Shmee150 gets the special opportunity to ride shotgun in the Pagani Huayra Codalunga factory prototype for a ride up and down the hill climb at the Goodwood Festival of Speed. Along the way, he does some high-end car spotting, including quite a few of the latest and greatest hypercars.
The driver at the wheel points out that the Goodwood hill climb is surprisingly challenging. First, it's not a race course. For much of the year, the road functions as the driveway for the Goodwood House estate, so there are imperfections in the asphalt.
Gallery: Pagani Huayra Codalunga
Plus, a wide array of vehicles go up the hill during the Festival of Speed. Many of them are older vehicles that can leave bits of oil or other slippery substances on the track.
The hypercars are often running on cold tires, too. There isn't much room to warm up the rubber before taking on the hill climb, so the vehicles don't have optimum amounts of grip.
"Codalunga" means long tail in Italian. The resculpted Huayra is 360 millimetres (14.17 inches) longer and features a flowing rear section that evokes the appearance of endurance race cars from the 1960s. There are active flaps at the back. The tail also has three circular taillights in an arch on each side and ceramic-coated quad exhausts in the centre.
Inside, there are re-engineered controls compared to other Huayra variants. It has seats with a chequerboard pattern on the bolsters. The same styling motif is on the fitted luggage that comes with the car.

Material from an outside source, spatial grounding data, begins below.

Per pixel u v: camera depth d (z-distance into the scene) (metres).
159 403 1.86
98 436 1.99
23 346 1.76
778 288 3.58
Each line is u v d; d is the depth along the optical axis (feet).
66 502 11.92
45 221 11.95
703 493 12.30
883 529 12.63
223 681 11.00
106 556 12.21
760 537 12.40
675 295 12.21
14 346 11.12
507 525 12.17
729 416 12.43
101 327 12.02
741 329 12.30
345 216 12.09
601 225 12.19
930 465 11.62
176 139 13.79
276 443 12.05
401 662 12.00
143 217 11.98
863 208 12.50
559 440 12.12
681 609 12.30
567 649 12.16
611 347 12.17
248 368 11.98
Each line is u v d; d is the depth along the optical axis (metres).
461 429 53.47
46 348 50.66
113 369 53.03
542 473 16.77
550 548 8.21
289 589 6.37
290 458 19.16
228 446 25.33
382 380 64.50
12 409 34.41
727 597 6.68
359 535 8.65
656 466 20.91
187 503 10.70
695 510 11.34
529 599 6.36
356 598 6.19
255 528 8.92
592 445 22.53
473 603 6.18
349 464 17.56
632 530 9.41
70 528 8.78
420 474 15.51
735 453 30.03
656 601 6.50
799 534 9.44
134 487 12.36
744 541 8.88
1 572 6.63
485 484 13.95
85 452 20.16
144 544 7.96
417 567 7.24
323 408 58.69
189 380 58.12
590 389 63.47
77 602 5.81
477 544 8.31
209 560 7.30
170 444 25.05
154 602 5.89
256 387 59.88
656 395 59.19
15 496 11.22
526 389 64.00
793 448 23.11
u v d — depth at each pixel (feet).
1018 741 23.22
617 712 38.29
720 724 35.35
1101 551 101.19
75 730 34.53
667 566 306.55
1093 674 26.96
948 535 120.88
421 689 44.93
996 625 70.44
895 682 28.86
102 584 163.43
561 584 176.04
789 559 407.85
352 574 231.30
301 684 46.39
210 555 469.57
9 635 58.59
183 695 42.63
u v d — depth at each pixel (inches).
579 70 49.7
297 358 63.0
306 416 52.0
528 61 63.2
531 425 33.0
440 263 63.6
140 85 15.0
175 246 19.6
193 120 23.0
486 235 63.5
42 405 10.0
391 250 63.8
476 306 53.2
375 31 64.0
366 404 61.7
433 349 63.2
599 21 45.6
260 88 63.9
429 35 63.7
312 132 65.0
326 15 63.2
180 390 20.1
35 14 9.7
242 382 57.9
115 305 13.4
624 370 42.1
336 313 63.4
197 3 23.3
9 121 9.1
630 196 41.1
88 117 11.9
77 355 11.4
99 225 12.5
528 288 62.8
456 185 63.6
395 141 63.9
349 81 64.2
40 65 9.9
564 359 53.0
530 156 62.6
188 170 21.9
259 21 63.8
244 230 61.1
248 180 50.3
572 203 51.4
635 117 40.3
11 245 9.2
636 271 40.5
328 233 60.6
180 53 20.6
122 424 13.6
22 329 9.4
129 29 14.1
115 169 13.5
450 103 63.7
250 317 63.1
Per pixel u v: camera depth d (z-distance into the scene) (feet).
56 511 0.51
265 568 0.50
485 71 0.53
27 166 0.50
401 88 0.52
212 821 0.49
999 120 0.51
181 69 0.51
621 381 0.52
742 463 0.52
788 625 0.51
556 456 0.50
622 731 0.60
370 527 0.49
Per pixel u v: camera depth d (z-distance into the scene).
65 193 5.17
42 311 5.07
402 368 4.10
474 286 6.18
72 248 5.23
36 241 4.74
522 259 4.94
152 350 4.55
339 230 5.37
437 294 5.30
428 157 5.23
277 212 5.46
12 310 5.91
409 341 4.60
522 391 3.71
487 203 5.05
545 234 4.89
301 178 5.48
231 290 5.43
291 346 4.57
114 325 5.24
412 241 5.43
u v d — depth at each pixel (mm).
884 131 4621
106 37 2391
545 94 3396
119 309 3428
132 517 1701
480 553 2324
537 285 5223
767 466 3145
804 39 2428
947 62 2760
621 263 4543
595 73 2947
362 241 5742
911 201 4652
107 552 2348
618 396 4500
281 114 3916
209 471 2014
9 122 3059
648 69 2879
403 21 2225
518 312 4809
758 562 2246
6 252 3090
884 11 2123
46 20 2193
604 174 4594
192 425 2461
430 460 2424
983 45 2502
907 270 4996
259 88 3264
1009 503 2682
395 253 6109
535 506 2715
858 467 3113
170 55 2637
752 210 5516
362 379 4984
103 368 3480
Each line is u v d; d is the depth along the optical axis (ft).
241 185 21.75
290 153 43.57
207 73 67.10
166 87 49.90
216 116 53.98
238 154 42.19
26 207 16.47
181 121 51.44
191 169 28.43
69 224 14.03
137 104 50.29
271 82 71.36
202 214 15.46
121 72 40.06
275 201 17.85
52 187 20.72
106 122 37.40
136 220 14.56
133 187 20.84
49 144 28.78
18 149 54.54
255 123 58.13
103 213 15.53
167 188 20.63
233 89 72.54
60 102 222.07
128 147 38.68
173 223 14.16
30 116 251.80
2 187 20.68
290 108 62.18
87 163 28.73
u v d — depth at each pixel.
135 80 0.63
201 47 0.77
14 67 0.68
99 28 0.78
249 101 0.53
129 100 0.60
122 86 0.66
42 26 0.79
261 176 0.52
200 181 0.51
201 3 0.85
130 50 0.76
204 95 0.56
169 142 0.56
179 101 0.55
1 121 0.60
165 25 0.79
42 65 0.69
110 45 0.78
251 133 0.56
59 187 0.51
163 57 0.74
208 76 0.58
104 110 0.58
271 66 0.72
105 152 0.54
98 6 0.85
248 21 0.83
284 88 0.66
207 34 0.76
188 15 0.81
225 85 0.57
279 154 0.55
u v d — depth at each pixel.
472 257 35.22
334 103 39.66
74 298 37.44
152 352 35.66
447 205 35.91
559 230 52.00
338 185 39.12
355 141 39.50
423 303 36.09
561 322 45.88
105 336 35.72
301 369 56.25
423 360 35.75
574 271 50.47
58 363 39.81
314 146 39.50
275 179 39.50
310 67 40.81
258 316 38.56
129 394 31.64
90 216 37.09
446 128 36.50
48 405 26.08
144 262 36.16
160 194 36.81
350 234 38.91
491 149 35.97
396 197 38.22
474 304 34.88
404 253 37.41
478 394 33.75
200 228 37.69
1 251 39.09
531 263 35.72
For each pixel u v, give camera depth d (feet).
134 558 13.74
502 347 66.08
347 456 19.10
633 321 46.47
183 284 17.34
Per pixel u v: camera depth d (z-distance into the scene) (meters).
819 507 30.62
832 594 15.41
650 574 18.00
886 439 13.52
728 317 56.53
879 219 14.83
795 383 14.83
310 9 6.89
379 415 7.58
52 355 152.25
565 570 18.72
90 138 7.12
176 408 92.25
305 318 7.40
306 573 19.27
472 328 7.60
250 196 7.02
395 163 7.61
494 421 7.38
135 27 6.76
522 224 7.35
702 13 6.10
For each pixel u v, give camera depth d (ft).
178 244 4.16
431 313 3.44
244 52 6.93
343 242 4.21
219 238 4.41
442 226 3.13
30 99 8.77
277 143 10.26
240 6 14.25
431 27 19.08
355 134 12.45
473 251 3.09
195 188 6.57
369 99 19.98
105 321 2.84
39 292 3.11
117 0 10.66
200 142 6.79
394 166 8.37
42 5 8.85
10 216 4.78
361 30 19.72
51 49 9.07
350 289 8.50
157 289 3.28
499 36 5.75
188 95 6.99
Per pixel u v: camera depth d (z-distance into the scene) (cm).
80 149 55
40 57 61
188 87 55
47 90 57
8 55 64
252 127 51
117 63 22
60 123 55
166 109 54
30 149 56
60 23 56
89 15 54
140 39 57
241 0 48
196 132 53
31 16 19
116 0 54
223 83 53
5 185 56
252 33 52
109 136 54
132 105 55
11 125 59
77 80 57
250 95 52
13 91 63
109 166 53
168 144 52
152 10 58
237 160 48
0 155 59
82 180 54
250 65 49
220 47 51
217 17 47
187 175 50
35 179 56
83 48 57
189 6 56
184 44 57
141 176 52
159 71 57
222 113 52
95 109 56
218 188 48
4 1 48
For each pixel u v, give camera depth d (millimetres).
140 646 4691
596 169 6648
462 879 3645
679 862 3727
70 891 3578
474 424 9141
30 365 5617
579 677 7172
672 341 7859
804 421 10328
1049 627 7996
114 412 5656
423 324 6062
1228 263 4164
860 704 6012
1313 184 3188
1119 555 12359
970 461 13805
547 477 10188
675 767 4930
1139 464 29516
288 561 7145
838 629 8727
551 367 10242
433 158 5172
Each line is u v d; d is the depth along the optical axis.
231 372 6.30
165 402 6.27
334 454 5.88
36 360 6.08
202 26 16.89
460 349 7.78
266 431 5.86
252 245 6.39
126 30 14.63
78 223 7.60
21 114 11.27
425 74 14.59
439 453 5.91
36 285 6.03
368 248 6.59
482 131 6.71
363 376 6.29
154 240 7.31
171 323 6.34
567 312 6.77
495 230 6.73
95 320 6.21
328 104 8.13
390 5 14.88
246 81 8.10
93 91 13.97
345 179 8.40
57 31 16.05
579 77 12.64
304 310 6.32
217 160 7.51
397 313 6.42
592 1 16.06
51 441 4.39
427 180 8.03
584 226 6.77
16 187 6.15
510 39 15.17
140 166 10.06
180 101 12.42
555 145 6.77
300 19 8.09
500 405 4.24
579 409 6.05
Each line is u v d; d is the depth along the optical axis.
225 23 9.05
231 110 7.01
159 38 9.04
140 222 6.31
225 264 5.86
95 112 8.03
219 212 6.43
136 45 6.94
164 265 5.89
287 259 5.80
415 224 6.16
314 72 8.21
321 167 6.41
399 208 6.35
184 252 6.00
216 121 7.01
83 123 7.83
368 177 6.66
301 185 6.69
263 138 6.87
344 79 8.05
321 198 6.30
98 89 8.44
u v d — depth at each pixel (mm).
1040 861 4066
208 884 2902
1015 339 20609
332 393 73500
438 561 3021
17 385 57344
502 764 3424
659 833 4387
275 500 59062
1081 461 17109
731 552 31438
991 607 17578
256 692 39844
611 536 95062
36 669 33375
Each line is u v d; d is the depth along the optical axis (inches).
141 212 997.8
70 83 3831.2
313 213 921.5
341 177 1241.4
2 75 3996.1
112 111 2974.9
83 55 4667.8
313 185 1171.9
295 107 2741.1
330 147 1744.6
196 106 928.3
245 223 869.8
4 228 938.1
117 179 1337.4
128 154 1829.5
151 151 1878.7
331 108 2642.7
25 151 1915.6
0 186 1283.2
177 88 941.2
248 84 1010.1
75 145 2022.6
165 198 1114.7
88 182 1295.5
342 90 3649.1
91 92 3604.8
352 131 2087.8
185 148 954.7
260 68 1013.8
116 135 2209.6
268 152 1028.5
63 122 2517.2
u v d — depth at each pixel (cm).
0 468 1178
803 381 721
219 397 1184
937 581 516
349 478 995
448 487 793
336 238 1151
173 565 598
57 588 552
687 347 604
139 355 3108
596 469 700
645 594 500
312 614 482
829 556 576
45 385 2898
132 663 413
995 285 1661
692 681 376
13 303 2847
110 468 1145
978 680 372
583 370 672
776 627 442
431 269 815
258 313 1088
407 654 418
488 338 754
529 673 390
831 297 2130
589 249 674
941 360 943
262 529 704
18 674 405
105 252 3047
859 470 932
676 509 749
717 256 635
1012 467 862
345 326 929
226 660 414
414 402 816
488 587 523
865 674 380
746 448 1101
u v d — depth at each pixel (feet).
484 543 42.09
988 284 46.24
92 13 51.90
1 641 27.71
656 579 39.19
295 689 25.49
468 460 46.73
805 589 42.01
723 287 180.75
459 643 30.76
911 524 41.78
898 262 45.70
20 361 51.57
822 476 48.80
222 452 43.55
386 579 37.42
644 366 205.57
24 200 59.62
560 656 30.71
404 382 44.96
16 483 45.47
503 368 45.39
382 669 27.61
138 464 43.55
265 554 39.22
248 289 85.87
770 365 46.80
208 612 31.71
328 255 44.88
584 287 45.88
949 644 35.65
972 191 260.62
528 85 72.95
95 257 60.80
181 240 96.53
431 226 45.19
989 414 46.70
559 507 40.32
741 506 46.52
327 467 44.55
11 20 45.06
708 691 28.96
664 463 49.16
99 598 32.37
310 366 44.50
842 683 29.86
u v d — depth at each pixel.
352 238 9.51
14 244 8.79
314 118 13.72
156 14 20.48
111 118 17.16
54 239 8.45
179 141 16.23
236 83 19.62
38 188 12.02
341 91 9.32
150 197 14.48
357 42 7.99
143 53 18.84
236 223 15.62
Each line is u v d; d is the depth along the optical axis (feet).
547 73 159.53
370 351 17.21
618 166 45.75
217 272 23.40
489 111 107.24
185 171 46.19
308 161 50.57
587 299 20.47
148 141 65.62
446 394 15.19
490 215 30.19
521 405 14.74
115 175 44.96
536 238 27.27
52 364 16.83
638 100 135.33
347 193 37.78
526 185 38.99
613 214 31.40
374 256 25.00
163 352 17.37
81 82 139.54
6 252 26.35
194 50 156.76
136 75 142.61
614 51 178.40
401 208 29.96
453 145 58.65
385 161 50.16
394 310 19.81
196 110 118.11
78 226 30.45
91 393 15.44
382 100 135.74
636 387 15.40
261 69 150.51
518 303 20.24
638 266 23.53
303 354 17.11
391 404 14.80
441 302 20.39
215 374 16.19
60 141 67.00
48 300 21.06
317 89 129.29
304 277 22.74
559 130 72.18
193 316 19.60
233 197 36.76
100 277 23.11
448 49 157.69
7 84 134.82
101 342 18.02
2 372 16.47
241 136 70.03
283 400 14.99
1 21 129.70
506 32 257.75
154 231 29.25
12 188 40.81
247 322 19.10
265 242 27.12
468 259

The Pagani Huayra Codalunga uses a mid-mounted 6.0-litre twin-turbo V12 that makes 827 bhp (617 kilowatts) and 811 pound-feet (1,100 Newton-metres) of torque. Each one comes with a pair of exhaust pipes that buyers can fit: a loud, straight setup or a quieter, restricted layout. In all, the hypercar weighs just 1,290 kilograms (2,822 pounds).
Pagani is only making five examples of the Codalunga for €7 million each. All of them already have customers. The company is also working on its Huayra successor, which goes by the codename C10, and debuts on 12 September.